Document extract >>
WASHINGTON — Cloth masks are “lousy” when it comes to protecting people from COVID-19 and other airborne viruses, warns new research. Woven fabric doesn’t adequately filter out particles as well masks like N95s, scientists say.
Like many other viruses, COVID-19 is transmitted primarily via particles carried in the air. An infected person breathes out particles containing the virus into the air, which can then be inhaled by another person, who then becomes infected.
Face masks are widely considered an important first-line of defense against airborne transmission of the disease, as supported by previous studies. Fueled by the omicron variant, the latest wave of the pandemic prompted public health officials to recommend more protective face coverings because some masks offer significantly more protection than others..
For the new study, researchers from England, Germany, and France looked at the efficiency of particle filtration by woven fabric, which, unlike material used in standard air filters and masks, consists of fibers twisted together into yarns.

Extracted entries >>
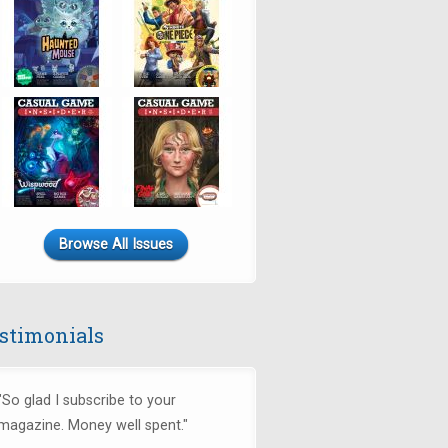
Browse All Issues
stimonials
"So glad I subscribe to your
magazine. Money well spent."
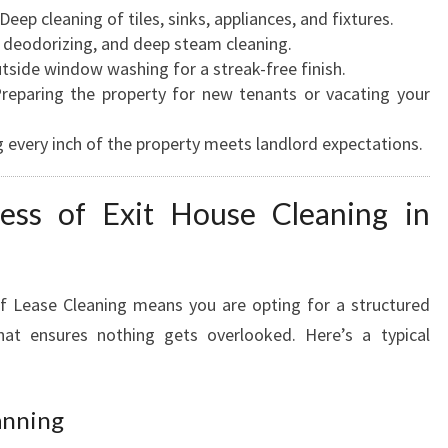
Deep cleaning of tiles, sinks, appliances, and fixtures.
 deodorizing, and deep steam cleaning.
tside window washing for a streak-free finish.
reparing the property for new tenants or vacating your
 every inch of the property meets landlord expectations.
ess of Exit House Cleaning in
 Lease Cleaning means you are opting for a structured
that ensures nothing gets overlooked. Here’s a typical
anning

Work task 1 >> From the article on cloth masks, write out the passage starting with "WASHINGTON — Cloth" and going on through "N95s, scientists say.".
Work task 2 >> According to the article on cloth masks, why did public health officials recommend more protective face coverings during the latest wave of the pandemic?

Expected answer 1 >>
WASHINGTON — Cloth masks are “lousy” when it comes to protecting people from COVID-19 and other airborne viruses, warns new research. Woven fabric doesn’t adequately filter out particles as well masks like N95s, scientists say.

Expected answer 2 >> Officials made the recommendation because some masks offer significantly more protection than others. The article says the omicron variant fueled this latest wave.